Storage for critical data should be encrypted with Customer Managed Key

azure.storage
이 페이지는 아직 한국어로 제공되지 않으며 번역 작업 중입니다. 번역에 관한 질문이나 의견이 있으시면 언제든지 저희에게 연락해 주십시오.

Description

By default all data in Azure storage account, including blobs, disks, files, queues, tables, and object metadata, is encrypted at rest using Microsoft managed keys. You can enhance the security of your sensitive data by opting for customer-managed keys, which allow you to control and manage the encryption key that protects and controls access to your data. You can also choose to automatically update the key version used for Azure Storage encryption whenever a new version is available in the associated key vault.

Remediation

From the console

  1. Open Azure portal at https://portal.azure.com/
  2. Go to your existing storage account.
  3. Inside your storage account, choose Settings then select Encryption.
  4. By default, Azure storage is encrypted with Microsoft managed keys.
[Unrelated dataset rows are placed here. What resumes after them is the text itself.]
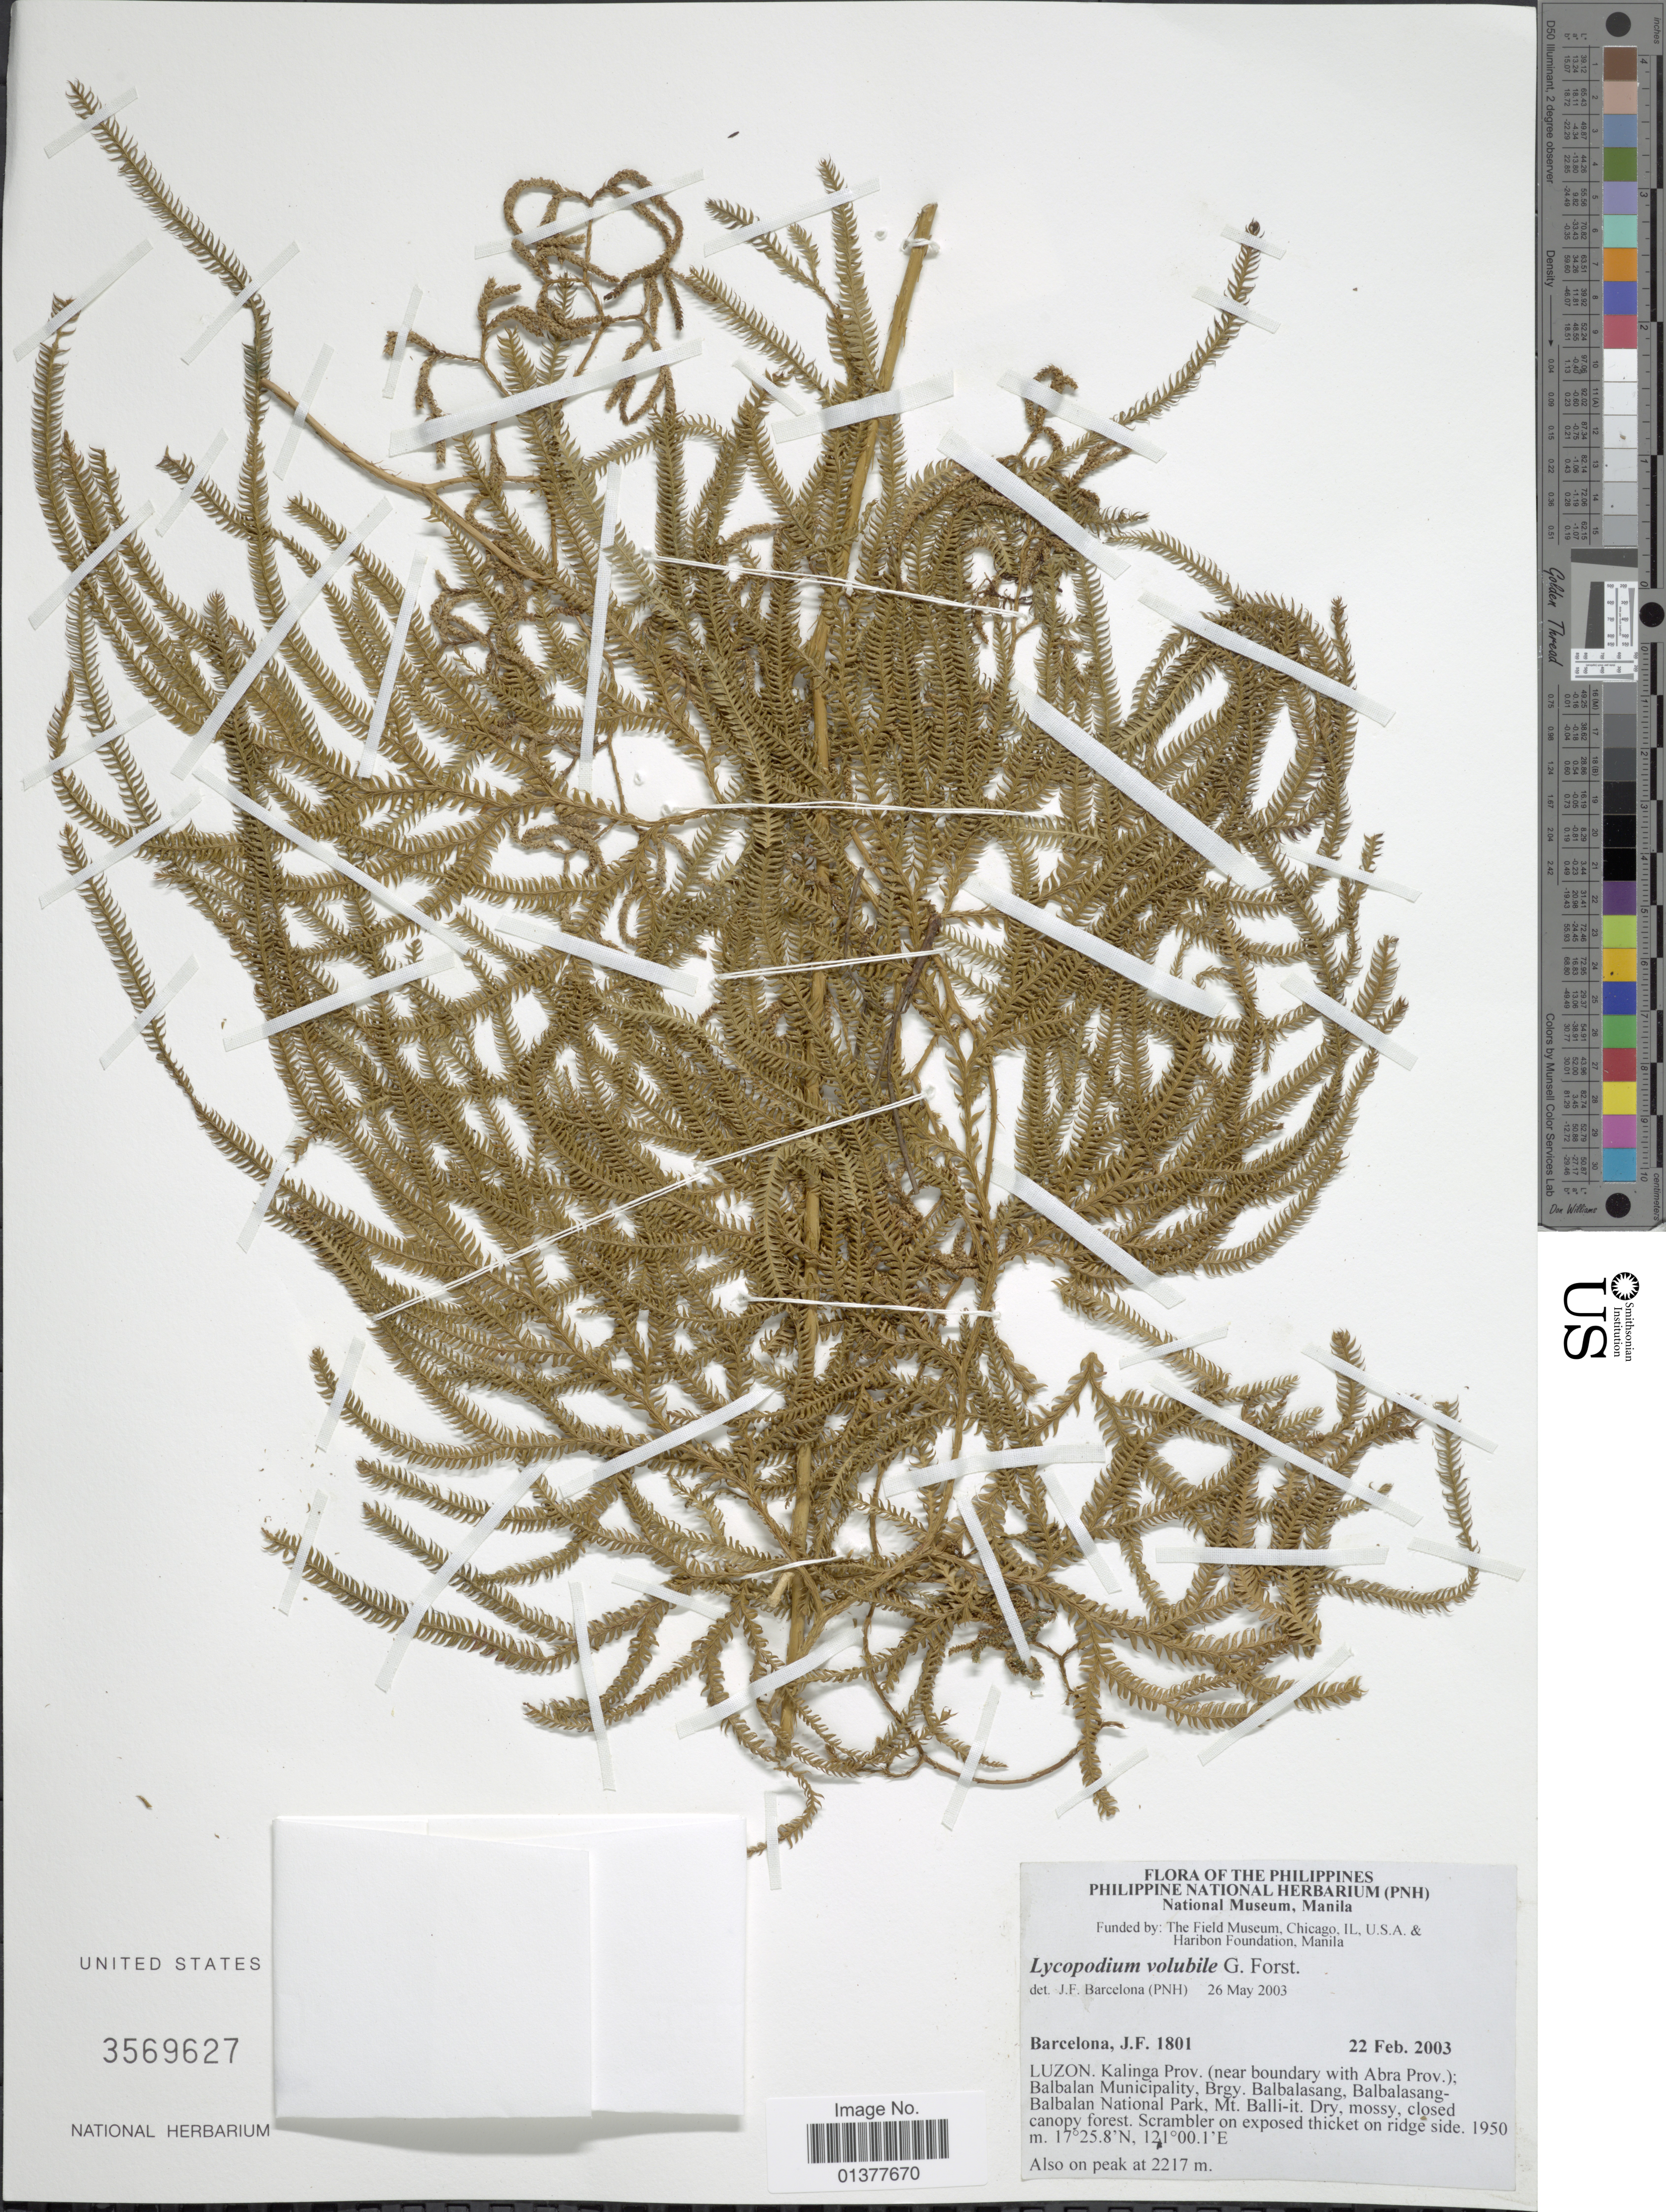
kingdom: Plantae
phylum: Tracheophyta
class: Lycopodiopsida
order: Lycopodiales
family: Lycopodiaceae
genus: Pseudodiphasium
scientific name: Pseudodiphasium volubile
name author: (G. Forst.) Holub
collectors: J. F. Barcelona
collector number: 1801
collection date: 2003-02-22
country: Philippines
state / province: Central Luzon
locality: Kalinga prov.(near boundary with Abra Prov.); Balbalan Municipality, Brgy. Balbalasang, Balbalasang-Balbalan National Park, Mt. Balli-it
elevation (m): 1950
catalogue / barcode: US 3569627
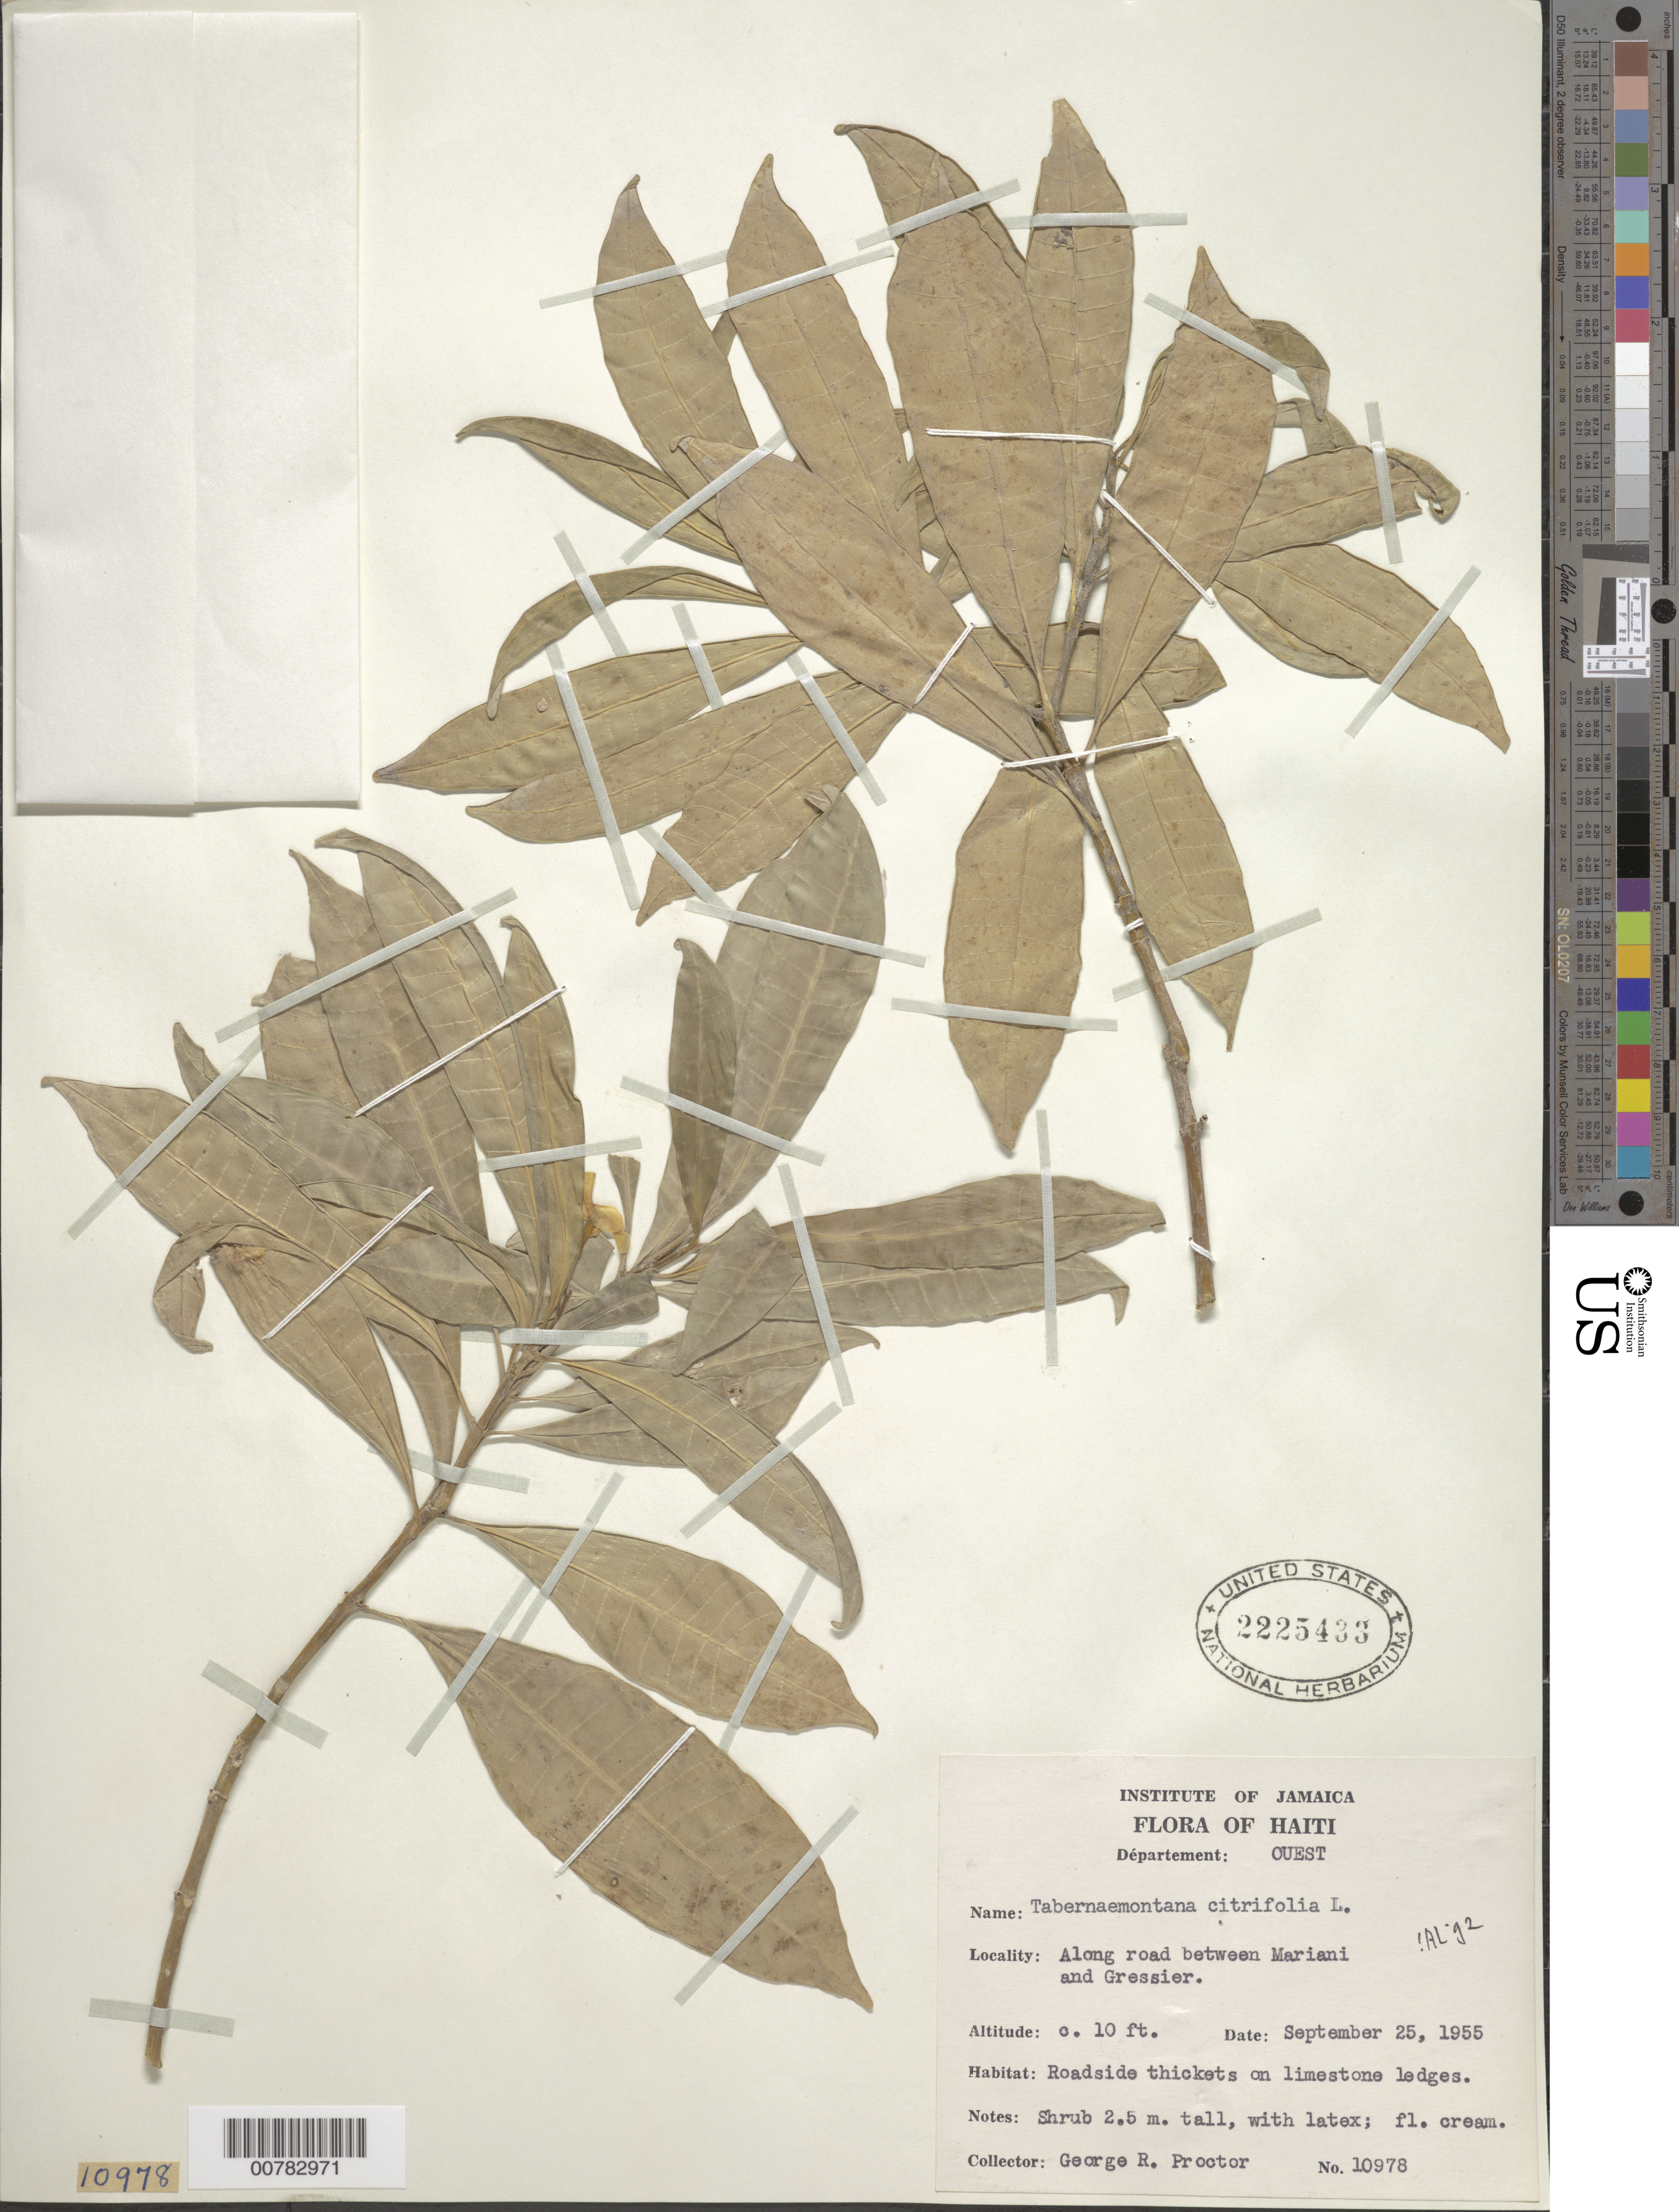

To modify this, opt for Customer-managed key.
  5. You’ll need to specify a key from your already available Key Vault in the Customer-managed key settings.
  6. Lastly, you can choose to turn on automatic key updates for encryption whenever a new version is available. Locate this setting under the customer-managed key settings and check the box for Automatic key rotation.